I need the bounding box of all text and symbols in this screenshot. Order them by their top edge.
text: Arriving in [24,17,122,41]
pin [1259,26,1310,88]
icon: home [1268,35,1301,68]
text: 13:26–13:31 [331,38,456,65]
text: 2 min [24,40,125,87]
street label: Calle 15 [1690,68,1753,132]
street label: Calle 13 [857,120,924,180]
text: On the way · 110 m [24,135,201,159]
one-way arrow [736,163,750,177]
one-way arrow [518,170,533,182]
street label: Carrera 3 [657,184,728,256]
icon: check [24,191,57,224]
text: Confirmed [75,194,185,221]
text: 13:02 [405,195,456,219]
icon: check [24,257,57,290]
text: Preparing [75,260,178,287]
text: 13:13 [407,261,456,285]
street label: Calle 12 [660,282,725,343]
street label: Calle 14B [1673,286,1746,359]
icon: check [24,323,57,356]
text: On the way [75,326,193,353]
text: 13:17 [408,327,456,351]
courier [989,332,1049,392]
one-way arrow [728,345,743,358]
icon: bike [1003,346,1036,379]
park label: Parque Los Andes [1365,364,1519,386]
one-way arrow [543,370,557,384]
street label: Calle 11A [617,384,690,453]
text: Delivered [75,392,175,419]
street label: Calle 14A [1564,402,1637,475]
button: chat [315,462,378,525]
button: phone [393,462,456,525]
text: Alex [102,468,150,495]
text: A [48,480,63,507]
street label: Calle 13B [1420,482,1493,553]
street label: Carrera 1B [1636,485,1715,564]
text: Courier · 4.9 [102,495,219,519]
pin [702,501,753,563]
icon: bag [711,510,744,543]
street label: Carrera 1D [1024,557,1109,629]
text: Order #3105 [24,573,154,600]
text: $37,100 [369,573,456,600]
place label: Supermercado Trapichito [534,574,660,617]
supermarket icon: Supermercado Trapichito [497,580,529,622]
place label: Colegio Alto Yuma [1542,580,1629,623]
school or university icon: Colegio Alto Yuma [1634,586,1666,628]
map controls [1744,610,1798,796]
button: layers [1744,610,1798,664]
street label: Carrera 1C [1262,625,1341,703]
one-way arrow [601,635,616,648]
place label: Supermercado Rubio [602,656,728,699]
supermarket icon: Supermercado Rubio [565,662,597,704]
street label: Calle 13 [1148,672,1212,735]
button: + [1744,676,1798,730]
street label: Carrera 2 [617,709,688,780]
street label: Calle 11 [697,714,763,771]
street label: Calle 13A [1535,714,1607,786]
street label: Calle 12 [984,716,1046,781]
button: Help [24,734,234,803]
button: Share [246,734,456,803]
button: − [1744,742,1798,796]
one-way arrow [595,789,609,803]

▬▬▬▬▬▬▬▬▬▬

Task statement: I need every line of the material that includes "Colegio", so please copy them out.

Final answer:
place label: Colegio Alto Yuma [1542,580,1629,623]
school or university icon: Colegio Alto Yuma [1634,586,1666,628]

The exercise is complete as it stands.